* **SOURCE PASSAGE**:

Incidentally, there are many fine theoretical studies of the within-host population dynamics of malaria parasites that attempt to address several aspects of malaria infection. For a selection, see Gravenor et al. (1995), Hoshen et al. (2000), Gravenor et al. (2002), Rouzine and McKenzie (2003), Haydon et al. (2003), Maire et al. (2006), Chiyaka et al. (2009), and Thibodeaux (2010).

Starting with Malthus

We first considered the following question: what would happen if parasitemia grew to the maximum level constrained only by availability of RBCs, with no immune response from the host against the parasite? This situation resembles Malthusian growth of the within-host parasite population, although Mathus was primarily concerned with the effects of human population growth on economies. But the basic idea is that a population grows unchecked until limited by availability of resources, and the growth can lead to catastrophe for the population if the host dies due to anemia. (However, if a mosquito has picked up some of the gametocytes, the catastrophe is not for the Plasmodium species itself. The within-host population is sacrificed.) The 1798 essay of Malthus had a great impact on biologists in the 19th century and is considered one of the founding works in population biology (Malthus 2003). In some ways, the models that I describe are akin to the logistics equation introduced by Malthus’s younger contemporary P.F. Verhulst to account for population growth limited by a resource (Hoppensteadt 1982). Before introducing the models, I must introduce two important concepts.

Concept I: basic reproduction rate

The lifetime τ μ of a free merozoite is ≈10 min (Johnson et al. 1980), much shorter than the development time of the parasite within RBCs (≈2 days for both P. vivax and P. falciparum). The difference between these time scales allows us to derive, by statistical arguments, the average number of descendants an infected RBC has after one development cycle, R, early in the infection before an immune response can respond (or if there is no immune response). Assuming that all vulnerable RBCs are equally likely to be invaded, we introduce a merozoite-RBC binding affinity ζ, so that the rate of infection of RBCs per unit volume of blood, Inf r , is

$$ In{f_r} = \zeta V\mu $$
(1)

where μ is the density of merozoites in the blood, and V is the density of vulnerable RBCs (reticulocytes for P. vivax, all RBCs for P. falciparum). Making an additional assumption that early in the infection V changes slowly during one cycle of the within-RBC parasite, we obtain

$$ R = \frac{{p{\tau_\mu }\zeta V}}{{1 + {\tau_\mu }\zeta V}} $$
(2)

Here p is the average number of merozoites released from an infected RBC. [The details of the derivation are given in McQueen and McKenzie (2004)]. Direct photographic evidence of bursting infected RBCs suggests that p ≈ 16 (Glushakova et al. 2005). As already mention in the section “A conundrum of malaria biology” above, R for both species at the beginning of infection is ≈15. Thus, the asexual forms of both species are very effective at propagating themselves before host immune reactions can intervene, with a characteristic time to invade an RBC ζV ≈ 24  s. I call the initial value of R the basic reproductive rate, R 0. Given V, τ μ , and p, knowing R 0 determines ζ. As infection progresses, R declines from R 0 because (1) the vulnerable RBC population is depleted and (2) the host mounts an immune response against the parasite.

* **EXCERPTED RECORDS**:
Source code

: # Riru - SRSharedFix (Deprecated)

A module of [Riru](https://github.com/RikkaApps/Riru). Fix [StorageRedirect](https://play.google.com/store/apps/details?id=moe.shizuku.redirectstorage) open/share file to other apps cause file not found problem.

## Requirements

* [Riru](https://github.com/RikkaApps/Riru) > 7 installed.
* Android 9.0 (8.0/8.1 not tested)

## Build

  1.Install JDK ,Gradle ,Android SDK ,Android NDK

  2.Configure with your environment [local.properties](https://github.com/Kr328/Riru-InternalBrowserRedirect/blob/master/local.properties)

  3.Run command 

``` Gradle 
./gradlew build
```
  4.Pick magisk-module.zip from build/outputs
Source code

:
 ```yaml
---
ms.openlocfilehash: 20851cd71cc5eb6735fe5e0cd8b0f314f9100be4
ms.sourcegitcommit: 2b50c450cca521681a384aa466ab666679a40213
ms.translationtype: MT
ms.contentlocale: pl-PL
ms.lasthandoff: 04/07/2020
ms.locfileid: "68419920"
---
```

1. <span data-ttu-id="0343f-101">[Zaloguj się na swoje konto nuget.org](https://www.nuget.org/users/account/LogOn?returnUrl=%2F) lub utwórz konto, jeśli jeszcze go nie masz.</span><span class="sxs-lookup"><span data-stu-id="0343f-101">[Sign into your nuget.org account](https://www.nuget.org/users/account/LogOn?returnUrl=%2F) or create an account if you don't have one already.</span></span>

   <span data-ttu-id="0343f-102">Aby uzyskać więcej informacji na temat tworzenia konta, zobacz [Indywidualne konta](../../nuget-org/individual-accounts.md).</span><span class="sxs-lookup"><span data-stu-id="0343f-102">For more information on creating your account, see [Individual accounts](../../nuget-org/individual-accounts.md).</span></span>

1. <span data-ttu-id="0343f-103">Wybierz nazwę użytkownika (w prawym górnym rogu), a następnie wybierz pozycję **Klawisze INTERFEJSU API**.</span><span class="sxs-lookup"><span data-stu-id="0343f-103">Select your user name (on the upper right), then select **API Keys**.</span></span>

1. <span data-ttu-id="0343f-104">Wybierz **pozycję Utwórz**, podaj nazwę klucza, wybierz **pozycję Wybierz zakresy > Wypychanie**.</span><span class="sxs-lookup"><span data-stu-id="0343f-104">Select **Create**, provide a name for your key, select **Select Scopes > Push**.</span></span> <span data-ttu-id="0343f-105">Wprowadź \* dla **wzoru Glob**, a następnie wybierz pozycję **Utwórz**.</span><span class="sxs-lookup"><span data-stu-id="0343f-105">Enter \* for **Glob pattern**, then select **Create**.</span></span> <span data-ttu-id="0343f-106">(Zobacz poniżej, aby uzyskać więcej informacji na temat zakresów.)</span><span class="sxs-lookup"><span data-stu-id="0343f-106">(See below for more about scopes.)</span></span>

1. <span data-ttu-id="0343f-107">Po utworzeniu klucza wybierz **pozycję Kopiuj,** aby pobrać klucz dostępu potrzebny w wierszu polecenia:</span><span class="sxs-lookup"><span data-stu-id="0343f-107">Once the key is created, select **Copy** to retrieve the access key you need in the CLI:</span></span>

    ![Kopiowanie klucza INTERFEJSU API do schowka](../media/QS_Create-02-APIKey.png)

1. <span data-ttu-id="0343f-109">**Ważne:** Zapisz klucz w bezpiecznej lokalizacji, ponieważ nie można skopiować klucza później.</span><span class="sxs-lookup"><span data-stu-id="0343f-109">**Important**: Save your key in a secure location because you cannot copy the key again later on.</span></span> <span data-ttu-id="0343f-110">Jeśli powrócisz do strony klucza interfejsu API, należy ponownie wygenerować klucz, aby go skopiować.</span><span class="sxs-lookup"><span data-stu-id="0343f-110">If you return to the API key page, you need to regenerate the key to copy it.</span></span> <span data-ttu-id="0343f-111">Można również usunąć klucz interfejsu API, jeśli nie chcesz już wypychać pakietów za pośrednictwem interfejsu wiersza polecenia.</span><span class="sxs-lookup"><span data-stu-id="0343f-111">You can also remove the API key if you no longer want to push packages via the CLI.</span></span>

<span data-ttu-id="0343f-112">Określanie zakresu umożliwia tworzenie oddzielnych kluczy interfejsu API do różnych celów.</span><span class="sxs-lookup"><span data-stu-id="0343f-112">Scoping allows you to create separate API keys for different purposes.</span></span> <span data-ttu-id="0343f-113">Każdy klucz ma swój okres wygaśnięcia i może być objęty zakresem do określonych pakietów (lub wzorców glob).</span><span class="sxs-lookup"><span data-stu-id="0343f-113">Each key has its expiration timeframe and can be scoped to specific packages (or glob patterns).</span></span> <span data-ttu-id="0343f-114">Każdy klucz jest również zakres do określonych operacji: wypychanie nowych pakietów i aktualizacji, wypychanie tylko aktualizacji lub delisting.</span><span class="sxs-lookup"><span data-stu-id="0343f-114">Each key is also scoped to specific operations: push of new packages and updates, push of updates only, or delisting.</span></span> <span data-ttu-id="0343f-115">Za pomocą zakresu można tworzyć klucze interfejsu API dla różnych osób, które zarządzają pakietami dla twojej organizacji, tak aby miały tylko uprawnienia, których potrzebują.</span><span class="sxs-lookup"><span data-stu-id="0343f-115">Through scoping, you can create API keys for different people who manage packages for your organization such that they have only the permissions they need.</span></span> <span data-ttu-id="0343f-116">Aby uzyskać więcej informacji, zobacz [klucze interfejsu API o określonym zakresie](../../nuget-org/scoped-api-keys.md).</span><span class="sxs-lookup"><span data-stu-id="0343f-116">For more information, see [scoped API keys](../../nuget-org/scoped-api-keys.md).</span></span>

* **EXERCISE AIM**: Transcribe the malaria passage word for word, from "Incidentally, there are" to "and Thibodeaux (2010).".

* **TASK ANSWER**:
Incidentally, there are many fine theoretical studies of the within-host population dynamics of malaria parasites that attempt to address several aspects of malaria infection. For a selection, see Gravenor et al. (1995), Hoshen et al. (2000), Gravenor et al. (2002), Rouzine and McKenzie (2003), Haydon et al. (2003), Maire et al. (2006), Chiyaka et al. (2009), and Thibodeaux (2010).